» TASK MATERIAL
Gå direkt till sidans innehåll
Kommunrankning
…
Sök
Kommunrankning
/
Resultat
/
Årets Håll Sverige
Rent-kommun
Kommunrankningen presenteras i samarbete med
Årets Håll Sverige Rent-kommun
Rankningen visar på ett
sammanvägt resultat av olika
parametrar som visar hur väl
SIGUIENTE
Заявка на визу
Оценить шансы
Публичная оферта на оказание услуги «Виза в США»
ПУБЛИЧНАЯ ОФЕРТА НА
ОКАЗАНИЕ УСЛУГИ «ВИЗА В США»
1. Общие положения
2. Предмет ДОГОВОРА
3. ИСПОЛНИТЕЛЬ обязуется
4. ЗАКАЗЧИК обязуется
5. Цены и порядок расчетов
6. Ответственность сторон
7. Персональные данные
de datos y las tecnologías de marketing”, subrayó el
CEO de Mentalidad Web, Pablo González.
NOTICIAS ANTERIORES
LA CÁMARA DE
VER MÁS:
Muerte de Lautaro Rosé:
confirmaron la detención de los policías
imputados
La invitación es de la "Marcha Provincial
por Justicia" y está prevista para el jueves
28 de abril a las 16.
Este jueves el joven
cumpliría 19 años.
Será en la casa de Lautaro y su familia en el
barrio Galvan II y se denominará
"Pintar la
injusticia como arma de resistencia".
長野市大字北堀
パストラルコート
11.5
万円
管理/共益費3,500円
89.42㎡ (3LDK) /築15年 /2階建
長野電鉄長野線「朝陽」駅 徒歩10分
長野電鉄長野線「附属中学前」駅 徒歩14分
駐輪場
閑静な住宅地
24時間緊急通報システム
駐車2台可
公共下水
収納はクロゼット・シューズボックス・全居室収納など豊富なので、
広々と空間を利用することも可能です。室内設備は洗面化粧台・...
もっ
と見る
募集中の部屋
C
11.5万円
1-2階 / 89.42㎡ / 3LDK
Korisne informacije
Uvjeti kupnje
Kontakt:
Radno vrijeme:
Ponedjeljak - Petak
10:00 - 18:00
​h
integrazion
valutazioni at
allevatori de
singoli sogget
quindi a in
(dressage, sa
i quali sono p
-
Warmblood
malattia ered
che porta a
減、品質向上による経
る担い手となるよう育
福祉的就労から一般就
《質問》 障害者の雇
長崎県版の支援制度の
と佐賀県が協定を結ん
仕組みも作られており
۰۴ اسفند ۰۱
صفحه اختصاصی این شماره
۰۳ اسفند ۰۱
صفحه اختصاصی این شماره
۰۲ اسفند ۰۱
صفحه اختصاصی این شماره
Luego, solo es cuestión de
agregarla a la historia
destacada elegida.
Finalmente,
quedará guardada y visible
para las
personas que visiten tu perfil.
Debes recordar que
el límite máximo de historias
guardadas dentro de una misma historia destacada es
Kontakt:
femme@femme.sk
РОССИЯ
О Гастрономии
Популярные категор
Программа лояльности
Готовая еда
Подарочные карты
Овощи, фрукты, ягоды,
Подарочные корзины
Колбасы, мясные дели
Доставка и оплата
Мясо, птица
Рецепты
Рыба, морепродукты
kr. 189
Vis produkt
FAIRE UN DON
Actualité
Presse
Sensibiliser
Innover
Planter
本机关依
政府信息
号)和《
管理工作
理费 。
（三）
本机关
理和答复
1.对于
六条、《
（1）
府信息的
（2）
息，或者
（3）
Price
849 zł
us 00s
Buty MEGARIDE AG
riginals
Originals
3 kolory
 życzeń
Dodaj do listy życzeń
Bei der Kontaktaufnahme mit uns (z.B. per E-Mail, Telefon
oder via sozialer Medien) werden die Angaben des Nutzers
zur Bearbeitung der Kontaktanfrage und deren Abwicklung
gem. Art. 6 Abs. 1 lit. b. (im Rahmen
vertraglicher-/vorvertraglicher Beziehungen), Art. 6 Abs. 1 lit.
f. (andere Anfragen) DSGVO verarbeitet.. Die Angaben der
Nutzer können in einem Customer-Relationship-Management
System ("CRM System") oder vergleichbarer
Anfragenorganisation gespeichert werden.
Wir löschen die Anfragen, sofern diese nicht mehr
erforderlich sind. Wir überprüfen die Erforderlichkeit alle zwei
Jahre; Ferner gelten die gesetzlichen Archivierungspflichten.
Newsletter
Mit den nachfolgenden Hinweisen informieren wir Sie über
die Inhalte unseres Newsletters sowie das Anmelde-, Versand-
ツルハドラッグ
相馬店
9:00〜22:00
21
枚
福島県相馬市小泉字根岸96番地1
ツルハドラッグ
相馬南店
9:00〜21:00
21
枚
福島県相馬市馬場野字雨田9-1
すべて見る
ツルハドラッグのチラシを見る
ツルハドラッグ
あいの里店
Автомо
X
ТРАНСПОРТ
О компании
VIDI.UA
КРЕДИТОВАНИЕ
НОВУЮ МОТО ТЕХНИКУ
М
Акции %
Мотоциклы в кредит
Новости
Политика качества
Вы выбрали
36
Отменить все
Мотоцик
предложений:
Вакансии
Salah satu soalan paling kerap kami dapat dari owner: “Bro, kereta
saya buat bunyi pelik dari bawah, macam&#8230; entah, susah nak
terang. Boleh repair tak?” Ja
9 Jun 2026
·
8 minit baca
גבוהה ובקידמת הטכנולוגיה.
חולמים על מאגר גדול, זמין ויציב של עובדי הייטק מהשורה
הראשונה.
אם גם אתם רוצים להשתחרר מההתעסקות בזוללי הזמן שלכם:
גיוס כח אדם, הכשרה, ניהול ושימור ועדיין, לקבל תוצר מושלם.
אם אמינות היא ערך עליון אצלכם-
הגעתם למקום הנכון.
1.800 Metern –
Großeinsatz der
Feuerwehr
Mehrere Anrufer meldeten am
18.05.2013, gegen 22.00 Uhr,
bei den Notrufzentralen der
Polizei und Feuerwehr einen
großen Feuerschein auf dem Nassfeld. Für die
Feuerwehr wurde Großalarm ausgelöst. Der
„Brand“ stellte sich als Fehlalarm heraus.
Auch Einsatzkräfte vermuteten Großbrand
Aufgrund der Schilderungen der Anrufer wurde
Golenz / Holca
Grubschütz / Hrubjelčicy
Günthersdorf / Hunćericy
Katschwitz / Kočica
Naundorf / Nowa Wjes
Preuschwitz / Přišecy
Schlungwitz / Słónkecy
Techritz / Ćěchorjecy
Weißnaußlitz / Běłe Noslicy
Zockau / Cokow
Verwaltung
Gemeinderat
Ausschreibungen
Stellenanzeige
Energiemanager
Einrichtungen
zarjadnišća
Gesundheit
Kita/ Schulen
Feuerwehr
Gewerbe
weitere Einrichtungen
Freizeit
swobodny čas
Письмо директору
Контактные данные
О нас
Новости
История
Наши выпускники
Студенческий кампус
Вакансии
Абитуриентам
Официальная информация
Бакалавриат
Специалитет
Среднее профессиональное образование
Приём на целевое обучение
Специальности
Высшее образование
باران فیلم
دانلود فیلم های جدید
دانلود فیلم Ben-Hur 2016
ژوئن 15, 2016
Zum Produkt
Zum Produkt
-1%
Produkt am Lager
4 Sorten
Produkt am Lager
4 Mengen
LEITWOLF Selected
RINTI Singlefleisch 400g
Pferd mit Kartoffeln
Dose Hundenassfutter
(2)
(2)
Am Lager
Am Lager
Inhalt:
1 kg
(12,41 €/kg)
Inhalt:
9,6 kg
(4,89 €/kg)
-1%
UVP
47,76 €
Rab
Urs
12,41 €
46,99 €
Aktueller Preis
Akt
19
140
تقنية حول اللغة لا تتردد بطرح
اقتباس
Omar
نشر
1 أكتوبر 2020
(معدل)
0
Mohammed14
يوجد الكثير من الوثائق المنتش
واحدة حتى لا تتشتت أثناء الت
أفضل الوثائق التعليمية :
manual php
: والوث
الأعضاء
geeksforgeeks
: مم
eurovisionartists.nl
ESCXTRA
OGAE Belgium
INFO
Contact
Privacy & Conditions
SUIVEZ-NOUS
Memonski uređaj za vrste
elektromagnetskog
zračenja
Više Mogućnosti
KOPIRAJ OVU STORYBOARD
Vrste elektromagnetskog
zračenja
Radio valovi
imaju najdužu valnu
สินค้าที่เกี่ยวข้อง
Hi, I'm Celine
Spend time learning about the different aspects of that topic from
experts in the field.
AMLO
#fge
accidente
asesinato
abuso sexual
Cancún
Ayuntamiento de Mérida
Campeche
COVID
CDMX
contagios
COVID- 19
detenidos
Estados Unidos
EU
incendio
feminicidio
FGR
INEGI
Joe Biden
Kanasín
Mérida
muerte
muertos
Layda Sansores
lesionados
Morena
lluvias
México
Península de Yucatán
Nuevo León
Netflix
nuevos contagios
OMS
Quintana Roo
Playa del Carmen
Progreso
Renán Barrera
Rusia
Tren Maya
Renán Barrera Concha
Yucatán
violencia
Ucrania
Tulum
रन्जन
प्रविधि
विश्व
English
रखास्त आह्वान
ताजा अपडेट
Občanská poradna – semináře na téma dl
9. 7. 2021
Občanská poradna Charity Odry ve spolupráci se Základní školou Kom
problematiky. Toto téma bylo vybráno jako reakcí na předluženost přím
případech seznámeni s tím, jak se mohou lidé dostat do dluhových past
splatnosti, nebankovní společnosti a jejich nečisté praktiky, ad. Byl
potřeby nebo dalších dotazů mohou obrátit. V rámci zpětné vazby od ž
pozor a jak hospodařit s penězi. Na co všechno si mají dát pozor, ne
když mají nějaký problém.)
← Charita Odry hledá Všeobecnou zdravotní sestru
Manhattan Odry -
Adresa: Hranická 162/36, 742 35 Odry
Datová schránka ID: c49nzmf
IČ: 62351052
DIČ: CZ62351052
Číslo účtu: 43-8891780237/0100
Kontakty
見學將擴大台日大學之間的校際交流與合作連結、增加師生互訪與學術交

» TO-DO ITEM
Both the line containing "Korisne informacije" and the line containing "Dodaj do listy życzeń" belong in the answer. Print them and every line above that falls between them exactly, and no others.

» EXPECTED ANSWER
Korisne informacije
Uvjeti kupnje
Kontakt:
Radno vrijeme:
Ponedjeljak - Petak
10:00 - 18:00
​h
integrazion
valutazioni at
allevatori de
singoli sogget
quindi a in
(dressage, sa
i quali sono p
-
Warmblood
malattia ered
che porta a
減、品質向上による経
る担い手となるよう育
福祉的就労から一般就
《質問》 障害者の雇
長崎県版の支援制度の
と佐賀県が協定を結ん
仕組みも作られており
۰۴ اسفند ۰۱
صفحه اختصاصی این شماره
۰۳ اسفند ۰۱
صفحه اختصاصی این شماره
۰۲ اسفند ۰۱
صفحه اختصاصی این شماره
Luego, solo es cuestión de
agregarla a la historia
destacada elegida.
Finalmente,
quedará guardada y visible
para las
personas que visiten tu perfil.
Debes recordar que
el límite máximo de historias
guardadas dentro de una misma historia destacada es
Kontakt:
femme@femme.sk
РОССИЯ
О Гастрономии
Популярные категор
Программа лояльности
Готовая еда
Подарочные карты
Овощи, фрукты, ягоды,
Подарочные корзины
Колбасы, мясные дели
Доставка и оплата
Мясо, птица
Рецепты
Рыба, морепродукты
kr. 189
Vis produkt
FAIRE UN DON
Actualité
Presse
Sensibiliser
Innover
Planter
本机关依
政府信息
号)和《
管理工作
理费 。
（三）
本机关
理和答复
1.对于
六条、《
（1）
府信息的
（2）
息，或者
（3）
Price
849 zł
us 00s
Buty MEGARIDE AG
riginals
Originals
3 kolory
 życzeń
Dodaj do listy życzeń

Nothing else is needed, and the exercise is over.